▶ _Excerpt_:
..........

The first is through testing specific classroom procedures and materials. Typically, teachers can tell whether something is working in their classrooms, but that outcome may be idiosyncratic and depend on such factors as the particular students they have that year.
The second way is by illuminating fundamental principles of how students think and learn. Every teacher has a theory of how children learn; the theory may be unstated, but every teacher takes actions (or refrains from taking them) in the belief that doing so will help kids learn better. If researchers could offer principles of memory that are relatively universal across students, materials, and contexts, now that would help educators. The fact is, we want students to learn efficiently when we ask them to study on their own.

Learning to Teach Oneself

In the early years of schooling, we don't expect students to be able to guide their own learning; the teacher is largely responsible for creating classroom experiences that lead to student learning. But as kids get older, we accord them increasing responsibility. By middle school, it's routine to expect that students can read a chapter from a textbook at home and come to school the next day having learned the contents, ready for a discussion and later, a test. So, by this age, we're asking students to teach themselves. How do they learn this skill?
Researchers have asked college students how they study, and the results show that most use inefficient strategies (Hartwig & Dunlosky, 2012; Kornell & Bjork, 2007). They haven't really learned the skill of reading complex text, figuring out what's important, and committing it to memory. Interestingly enough, the initial studies queried students who had been quite successful, having gained admission to selective colleges. These students seem to have used inefficient means to get there.
These results fit well with another, highly informal finding from my own teaching. Each year, I ask the 350 students in my Introduction to Cognition class at the University of Virginia whether they were taught study techniques in K–12. Typically, 80 to 90 percent say they were not.

..........

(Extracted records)
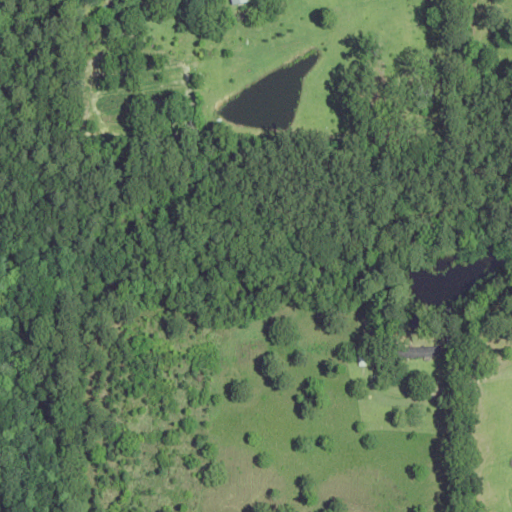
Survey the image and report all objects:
building: (240, 1)
building: (78, 10)
building: (447, 335)
building: (414, 347)
building: (427, 351)
road: (422, 395)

..........

▶ _Jobs_:
A) Summarize the excerpt on study skills in two sentences.
B) Translate this sentence from the excerpt on study skills into Spanish: "But as kids get older, we accord them increasing responsibility."
The entries have no connection to the excerpt on study skills.

▶ _Answers_:
A) By middle school, students are routinely expected to read a textbook chapter at home and come to school having learned its contents, so they are being asked to teach themselves. Yet research shows that most college students, even successful ones at selective colleges, use inefficient study strategies, and 80 to 90 percent of the author's cognition students say they were not taught study techniques in K–12.

B) Pero a medida que los niños crecen, les otorgamos cada vez más responsabilidad.